Rechtliche Beurteilung
Der Ausspruch des Berufungsgerichts gemäß § 500 Abs 2 Z 1 ZPO über den Wert eines nicht ausschließlich in Geld bestehenden Entscheidungsgegenstands ist grundsätzlich unanfechtbar und bindend. Nur wenn das Berufungsgericht im Gesetz angeführte zwingende Bewertungsvorschriften verletzt oder eine offenkundige Unterbewertung vorliegt, besteht keine Bindung des Obersten Gerichtshofs an die Bewertung des Berufungsgerichts (stRsp; RIS-Justiz RS0042437, RS0042385, RS0042450, RS0042410; Zechner in Fasching-Konecny², § 502 Rz 155; Kodek in Rechberger² § 500 ZPO Rz 3, je mit weiteren Nachweisen).
Entgegen der von der klagenden Partei vertretenen Auffassung ist der im vorliegenden Fall geltend gemachte Unterlassungsanspruch keineswegs höchstpersönlicher Natur und nicht in Geld messbar, sondern durchaus vermögensrechtlicher Natur, geht es doch um die Durchsetzung oder Abwehr des in einem Pachtvertrag zugunsten des Verpächters festgelegten Besichtigungsrechts (durchaus vergleichbar mit Unterlassungsansprüchen des Eigentümers oder Dienstbarkeitsberechtigten; vgl. 2 Ob 558/95) und nicht um einer Bewertung in Geld nicht zugängliche höchstpersönliche Ansprüche (etwa bei der Sicherung eines Unterlassungsanspruchs nach dem DSG [6 Ob 148/00h = SZ 73/105] oder bei einer Klage auf Entlassung aus der Strafhaft und auf Unterlassung des weiteren Vollzugs einer lebenslangen Freiheitsstrafe [1 Ob 12/93 = RZ 1994/51]).
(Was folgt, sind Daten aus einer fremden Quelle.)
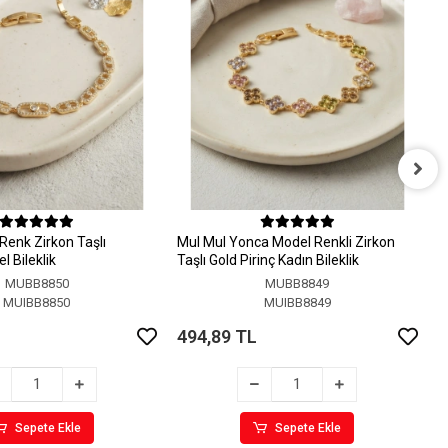
M
M
Renk Zirkon Taşlı
MuI MuI Yonca Model Renkli Zirkon
4
 Bileklik
Taşlı Gold Pirinç Kadın Bileklik
MUBB8850
MUBB8849
MUIBB8850
MUIBB8849
494,89 TL
Sepete Ekle
Sepete Ekle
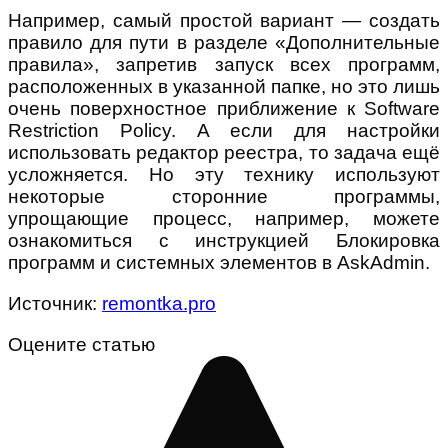
Например, самый простой вариант — создать
правило для пути в разделе «Дополнительные
правила», запретив запуск всех программ,
расположенных в указанной папке, но это лишь
очень поверхностное приближение к Software
Restriction Policy. А если для настройки
использовать редактор реестра, то задача ещё
усложняется. Но эту технику используют
некоторые сторонние программы,
упрощающие процесс, например, можете
ознакомиться с инструкцией Блокировка
программ и системных элементов в AskAdmin.
Источник:
remontka.pro
Оцените статью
Nur in solchen Fällen hat eine Bewertung zu unterbleiben, insbesondere für bestimmte Unterlassungsansprüche bei der Geltendmachung von Persönlichkeitsrechten, ferner für Provisorialbegehren nach § 382b EO, bei denen nicht ein geldwerter Aspekt, sondern die Änderung der Lebensgestaltung von Familienangehörigen im Vordergrund steht. In solchen Fällen hängt somit die Zulässigkeit der Revision nur von der Lösungsbedürftigkeit einer Rechtsfrage von erheblicher Bedeutung ab. Gleiches gilt für die Personenstandsachen unter den familienrechtlichen Streitigkeiten (3 Ob 198/05x; RIS-Justiz RS0042418; Zechner aaO § 502 ZPO Rz 154 mwN).
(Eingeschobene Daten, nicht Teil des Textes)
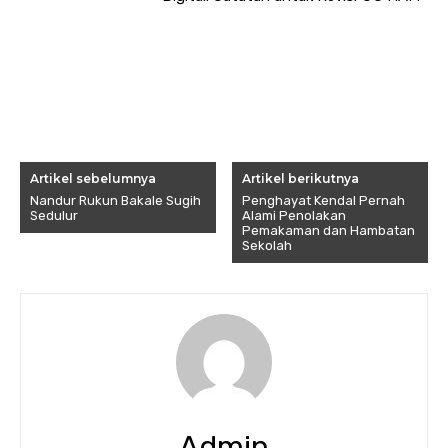
Artikel sebelumnya
Artikel berikutnya
Nandur Rukun Bakale Sugih
Penghayat Kendal Pernah
Sedulur
Alami Penolakan
Pemakaman dan Hambatan
Sekolah
Admin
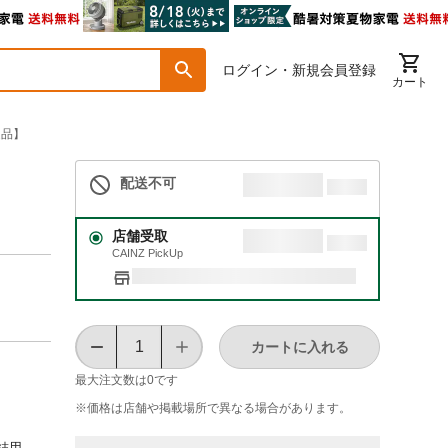
ログイン・新規会員登録
カート
別送品】
配送不可
店舗受取
CAINZ PickUp
カートに入れる
最大注文数は
0
です
※価格は​店舗や​掲載場所で​異なる​場合が​あります。
結用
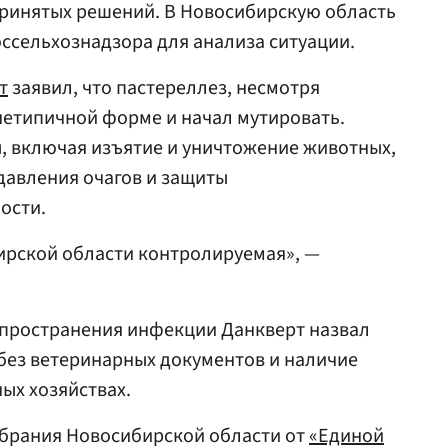
ринятых решений. В Новосибирскую область
ссельхознадзора для анализа ситуации.
т
заявил, что пастереллез, несмотря
 нетипичной форме и начал мутировать.
ы, включая изъятие и уничтожение животных,
давления очагов и защиты
ости.
ирской области контролируемая», —
пространения инфекции Данкверт назвал
без ветеринарных документов и наличие
ых хозяйствах.
обрания Новосибирской области от
«Единой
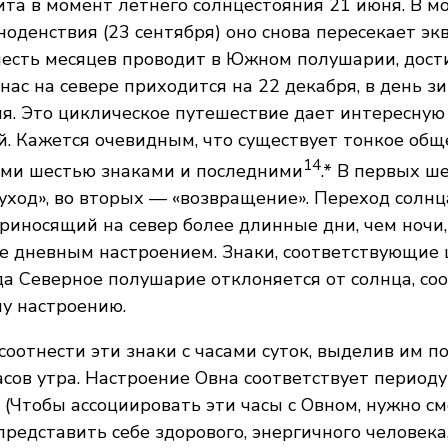
ита в момент летнего солнцестояния 21 июня. В м
ноденствия (23 сентября) оно снова пересекает эк
есть месяцев проводит в Южном полушарии, дости
нас на севере приходится на 22 декабря, в день з
я. Это циклическое путешествие дает интересную
. Кажется очевидным, что существует тонкое общ
14
ми шестью знаками и последними
.* В первых ш
«уход», во вторых — «возвращение». Переход солнц
риносящий на север более длинные дни, чем ночи
ее дневным настроением. Знаки, соответствующие
да Северное полушарие отклоняется от солнца, со
у настроению.
оотнести эти знаки с часами суток, выделив им по 
асов утра. Настроение Овна соответствует периоду
. (Чтобы ассоциировать эти часы с Овном, нужно с
представить себе здорового, энергичного человека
Ein derartiger Fall liegt hier aber nicht vor. Die klagende Partei strebt vielmehr an, Störungen des Pflegebetriebs, also ihrer wirtschaftlichen Tätigkeit abzustellen und über das im Pachtvertrag vereinbarte Inspektionsrecht hinausgehende Rechtsausübungen des Verpächters abzuwehren. In einem solchen Fall ist davon auszugehen, dass der Streitgegenstand einen Geldeswert hat.
Dass das Berufungsgericht bei der Bewertung des Entscheidungsgegenstands an die Bewertung des Streitgegenstands durch den Kläger gemäß § 56 Abs 2 oder § 59 JN nicht gebunden ist, entspricht der stRsp des Obersten Gerichtshofs (Zechner aaO Rz 154; Kodek aaO § 500 ZPO Rz 3, je mwN), eine Überschreitung des insoweit dem Berufungsgericht eingeräumten Ermessens behauptet die beklagte Partei zwar, führt hiezu aber nichts Näheres aus. Für eine vom Obersten Gerichtshof aufzugreifende offenbare Unterbewertung (vgl. 4 Ob 61/04f, 62/04b = immolex 2004, 252 = EvBl 2004/180) besteht kein Anhaltspunkt.
Der Bewertungsausspruch des Berufungsgerichts ist daher für den Obersten Gerichtshof bindend. Die gemäß § 502 Abs 2 ZPO jedenfalls unzulässige Revision ist sohin zurückzuweisen, ohne dass es auf die Erheblichkeit von Rechtsfragen ankäme.